Ruckus media player lost users’ interests, advertisements, funding, sustainability

Credit: Frances Soong/Art Staff Credit: Frances Soong/Art Staff

College music services, such as Ruckus, were created in order to provide college students with the services that they wanted to listen to and watch.

Ruckus wanted to offer a legal alternative to piracy for students at all campuses around the nation.

Ruckus allowed students to stream and download an unlimited amount of music and share music with their schoolmates.

However, about two weeks ago, on Feb. 6, Ruckus officially shut down.

Initially, Ruckus started off as a subscription service, in which consumers paid a monthly fee to access the music and videos available on the website.

However, Ruckus changed its policy to partner with more than 200 major universities to provide these colleges with a free and legal alternative to unauthorized file swapping.

In addition, Ruckus began to receive all of its funds not from subscriptions, but from ads, which enabled the site to give free access to students.

Eventually, Ruckus opened all of its facilities to any student with an official university e-mail address (usually ending in “.edu”).

However, faculty, staff, and alumni were still charged $8.95 per month for the service.

Even though Ruckus made a huge effort to inform university administration members about the importance of legal music streaming, not enough university students took advantage of Ruckus’s services.

A Ruckus official explained that the company has officially played its last song.

He explained that although the audience was fairly good, the money coming in from ads was slowly decreasing.

Some students who tested out Ruckus’s service complained that Ruckus was not completely useful to them because the music tracks were DRMed WMP files, which meant that the songs were not iPod or Zune-friendly.

The students didn’t like that they couldn’t download music to listen to wherever and whenever they wanted to.

They were restricted to listening to the music they liked at only their PCs, because Ruckus was also not available on Apple computers.

Other students who tested Ruckus out for one year liked Ruckus’s other available social networking features, such as shared playlists, message boards, and song recommendations between peers.

One student also liked the fact that the Ruckus service had a great music library that was easy to use and readily available.

However, despite Ruckus’s pitch that the songs were completely free, many students did not like the fact that the music lacked usability.

Even free music, students felt, is no use when they can’t listen to it wherever, however, and on whatever music device they want.

Sophomore English and creative writing major Chloe Perkins said that she would also “be less inclined to use a service like Ruckus” if she couldn’t put the songs onto her iPod, because she listens to music most while she’s on the go rather than when she’s sitting at her computer.

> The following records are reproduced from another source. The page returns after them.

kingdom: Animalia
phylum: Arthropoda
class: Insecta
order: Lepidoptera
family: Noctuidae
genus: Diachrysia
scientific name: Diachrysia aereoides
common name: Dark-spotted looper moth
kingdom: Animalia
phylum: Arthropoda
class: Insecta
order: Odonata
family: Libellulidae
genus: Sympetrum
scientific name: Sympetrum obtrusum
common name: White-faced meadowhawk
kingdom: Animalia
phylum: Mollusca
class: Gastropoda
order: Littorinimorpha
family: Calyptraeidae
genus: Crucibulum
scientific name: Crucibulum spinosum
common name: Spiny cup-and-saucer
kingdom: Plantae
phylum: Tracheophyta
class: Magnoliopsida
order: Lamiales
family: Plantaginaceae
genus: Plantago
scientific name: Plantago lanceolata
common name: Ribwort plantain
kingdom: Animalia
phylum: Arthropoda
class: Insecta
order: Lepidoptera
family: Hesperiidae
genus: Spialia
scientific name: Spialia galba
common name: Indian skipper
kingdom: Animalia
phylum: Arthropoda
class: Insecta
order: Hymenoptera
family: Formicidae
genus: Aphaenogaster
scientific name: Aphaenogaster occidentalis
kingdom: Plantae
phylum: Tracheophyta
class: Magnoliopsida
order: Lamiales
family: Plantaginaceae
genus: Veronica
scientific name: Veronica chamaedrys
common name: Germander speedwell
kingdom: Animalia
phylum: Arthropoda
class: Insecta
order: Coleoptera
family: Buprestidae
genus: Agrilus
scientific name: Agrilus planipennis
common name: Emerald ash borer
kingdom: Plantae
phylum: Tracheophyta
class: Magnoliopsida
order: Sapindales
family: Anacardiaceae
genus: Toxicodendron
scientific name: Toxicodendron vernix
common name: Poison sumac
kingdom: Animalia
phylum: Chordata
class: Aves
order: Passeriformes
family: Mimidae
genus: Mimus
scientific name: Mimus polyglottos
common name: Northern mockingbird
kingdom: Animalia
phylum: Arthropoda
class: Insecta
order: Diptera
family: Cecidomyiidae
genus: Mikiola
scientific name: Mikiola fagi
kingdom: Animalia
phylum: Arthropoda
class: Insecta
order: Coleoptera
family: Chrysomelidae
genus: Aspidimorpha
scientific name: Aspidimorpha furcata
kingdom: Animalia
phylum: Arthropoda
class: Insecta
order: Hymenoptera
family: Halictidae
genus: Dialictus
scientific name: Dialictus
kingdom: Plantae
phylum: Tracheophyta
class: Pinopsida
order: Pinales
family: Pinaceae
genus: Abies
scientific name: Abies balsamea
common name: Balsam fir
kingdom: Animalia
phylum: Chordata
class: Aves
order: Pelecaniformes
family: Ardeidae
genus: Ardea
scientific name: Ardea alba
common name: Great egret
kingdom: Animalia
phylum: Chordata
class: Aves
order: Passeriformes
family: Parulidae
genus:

First-year H&SS student Joyce Chung said that she would prefer sites like YouTube over Ruckus because Ruckus is shared among college students, while YouTube is “easily accessible, includes a wealth of information, and many more people around the globe use it.”

Chung also attributed to Ruckus’s downfall to a “lack of promotion, marketing, and publicity.”

She felt that sites like YouTube or iTunes offer many more unique services, applications, and features that she is satisfied with.

On the other hand, first-year professional writing major Hannah Post stated that she thinks “college music services are effective, because file sharing within a campus community gives students a widespread collection of music and features.”

Post also said that she would prefer campus file-sharing over sites like YouTube or iTunes, because on iTunes, you have to purchase your music, whereas on a college music program, the service is free, and because she feels as though you can have more control of your music on a college music service than on YouTube, where you can only watch videos.

The sudden shutdown of Ruckus reminded some officials of two years ago, when another college music service, Cdigix, also abruptly announced the end of its music services.

Cdigix was a company that initially offered an online music service for colleges, but after that ended, it re-geared itself and became focused on selling a service to colleges to place movies and music on reserve online.

However, Cdigix cited that it had a lack of clients and an inability to raise enough money to continue operating, even with its movies and music reserves system. At this point, after one too many music service failures, officials are beginning to think that the whole business model for campus music services isn’t working, and they want to create something totally different.

Perkins thought that maybe Congress could invest in some specific companies to make a file-sharing system, or if that didn’t work, then maybe they could provide money to the companies to provide rebates to students who bought and shared music on a file-sharing website.

Despite the music industry’s failure to create an efficient, popular, and legal alternative to file swapping, the music industry did succeed in something else: persuading Congress that colleges needed to control the amount of music piracy on their campuses.

According to an article in The Chronicle of Higher Education, Congress renewed a new provision in the Higher Education Act last year, which requires colleges to offer alternatives to illegal downloading.

However, the meaning of this vague requirement is still unclear, and the U.S. Department of Education is just beginning to draft specific regulations about what this provision means.